Entrainment across a density-stratified interface via isotropic turbulence mixing

The present laboratory experiments are motivated to further our understanding of how turbulence generated by wind on the surface of a river or an estuary leads to entrainment and mixing of a stably stratified water column. The experiments are conducted in a transparent double glass tank, with turbulence produced using an oscillating grid arrangement. The inner and outer tanks have dimensions of 24.5 cm x 24.5 cm x 35 cm and 35 cm x 35 cm x 50 cm, respectively. The main purpose of using an inner tank is to minimize the effect of secondary flows in achieving isotropic turbulence.
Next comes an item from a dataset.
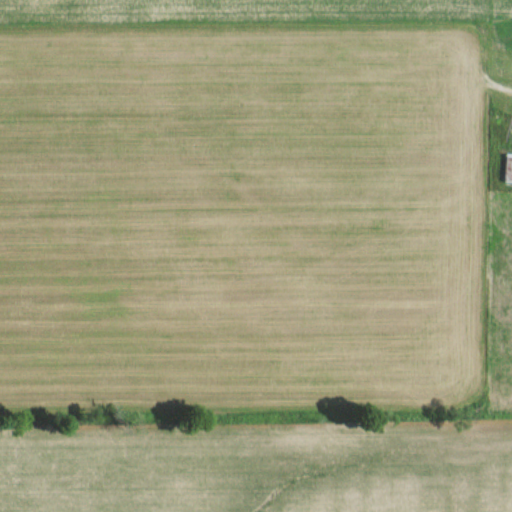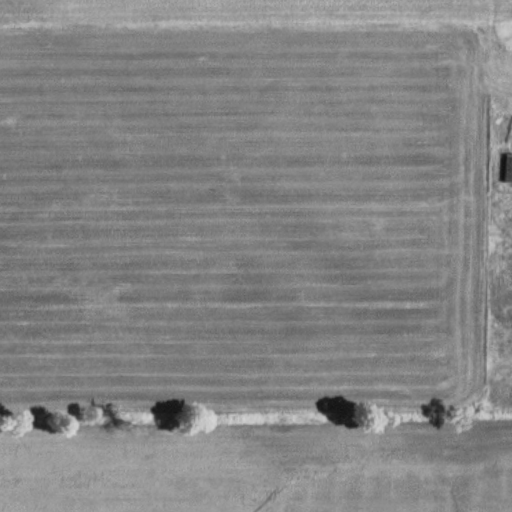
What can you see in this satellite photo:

By varying the grid Reynolds number (Re_g = f_gS²/υ, where f_g is the gird frequency, S is the stroke length, and υ is the kinematic viscosity of water) from 1510 to 3025, we achieve a Taylor Reynolds number of 120 to 150 and a Froude number of 0.09 to 0.14. A stable step density of 1% is established in the inner tank using a double-bucket method, with fresh water above saline water. The instantaneous velocity field is measured using time-resolved Particle Image Velocimetry (PIV), and the results indicate the presence of reasonably isotropic conditions in the constant density fluid region, whereas turbulence becomes anisotropic near the interface. We also find that the decay of vertical velocity follows the expected linear rate of z^-1 in the constant-density fluid, but there is a greater decay when entering the denser fluid.